Frequently Asked Questions

What is school refusal?
What problems come with school refusal?
How common is school refusal?
Will this book help me?

Q: What is school refusal?
A: School refusal refers to a child's difficulty attending school or remaining in classes for an entire day. Often referred to as "truancy" or "school phobia", there are actually many different reasons that children may have trouble going to school. Some common forms of school refusal behavior are:

  1. Repeated misbehavior in the mornings to avoid school
  2. Anxiety and stress in the mornings with pleas for nonattendance
  3. Repeated tardiness in the mornings followed by attendance
  4. Repeated absences or skipping of classes mixed with attendance
  5. Complete absence from school for a period of time

Q: What problems come with school refusal?
A: Children with trouble attending school can show many different kinds of behavior problems, depending on the reason why they are refusing to attend school. Some of the problems they may be experiencing are:

  1. General/nonspecific anxiety or worry that something bad will happen
  2. Nervousness about being in front of others or having to perform before others
  3. Irritability and restlessness
  4. Trouble concentrating
  5. Trouble sleeping or a feeling of being overly tired, especially in the morning
  6. Physical symptoms such as stomachaches, headaches, nausea, dizziness, or fainting

Q: How common is school refusal?
A: Up to 28% of children and adolescents will, at some point during their school careers, have trouble attending school. This figure includes all the different forms of school refusal behavior listed above, and makes trouble attending school more common than almost all other childhood problems, such as ADD/ADHD or depression.
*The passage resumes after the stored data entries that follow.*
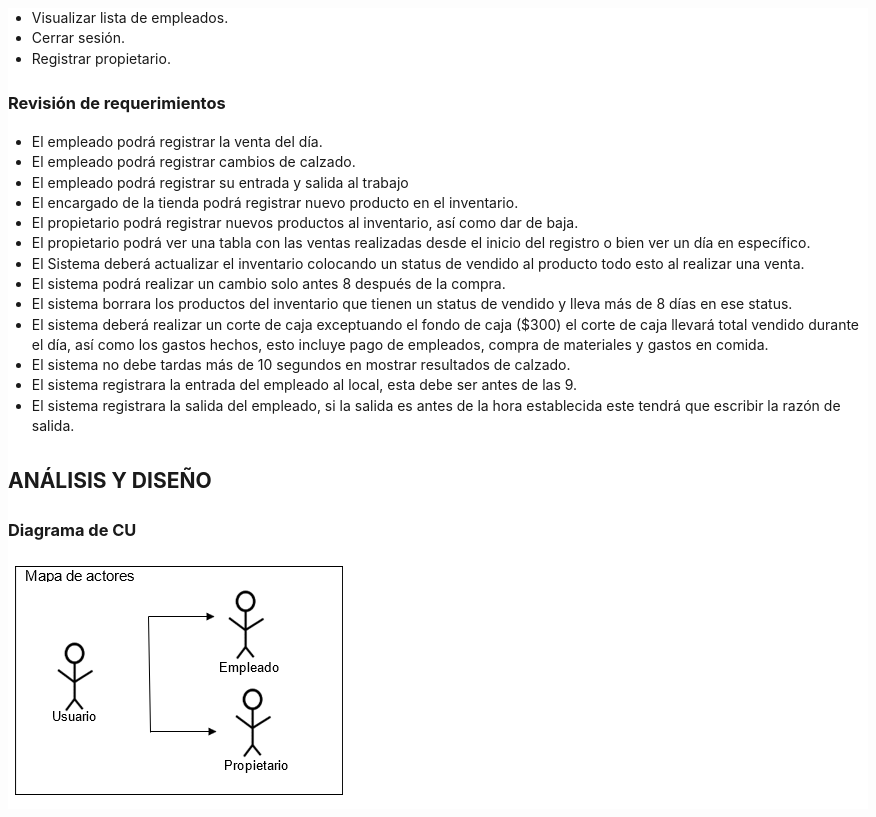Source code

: - Visualizar lista de empleados.
- Cerrar sesión.
- Registrar propietario.

### Revisión de requerimientos

- El empleado podrá registrar la venta del día.
- El empleado podrá registrar cambios de calzado.
- El empleado podrá registrar su entrada y salida al trabajo
- El encargado de la tienda podrá registrar nuevo producto en el inventario.
- El propietario podrá registrar nuevos productos al inventario, así como dar de baja.
- El propietario podrá ver una tabla con las ventas realizadas desde el inicio del registro o bien ver un día en específico.
- El Sistema deberá actualizar el inventario colocando un status de vendido al producto todo esto al realizar una venta.
- El sistema podrá realizar un cambio solo antes 8 después de la compra.
- El sistema borrara los productos del inventario que tienen un status de vendido y lleva más de 8 días en ese status.
- El sistema deberá realizar un corte de caja exceptuando el fondo de caja ($300) el corte de caja llevará total vendido durante el día, así como los gastos hechos, esto incluye pago de empleados, compra de materiales y gastos en comida.
- El sistema no debe tardas más de 10 segundos en mostrar resultados de calzado.
- El sistema registrara la entrada del empleado al local, esta debe ser antes de las 9.
- El sistema registrara la salida del empleado, si la salida es antes de la hora establecida este tendrá que escribir la razón de salida.

## ANÁLISIS Y DISEÑO

### Diagrama de CU

![](https://github.com/PrimalAngel/CachorrosApp/blob/master/Resources/Map_Act.png?raw=true)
Q: Will this book help me?
A: This book will be helpful is your child is having trouble going to school or staying in school for an entire day, and school refusal is his or her main and sole behavior problem. If your child is refusing school and has other problems such as general noncompliance, lack of friends, or ADD/ADHD, you should address those problems first, as school refusal may be just a symptom of the larger problem.
This book will be most helpful if your child has been having trouble attending school for less than two months. It may also be helpful to parents whose child previously had problems attending school. If your child has been having constant problems attending school for more than four months, you may wish to consult a qualified mental health professional.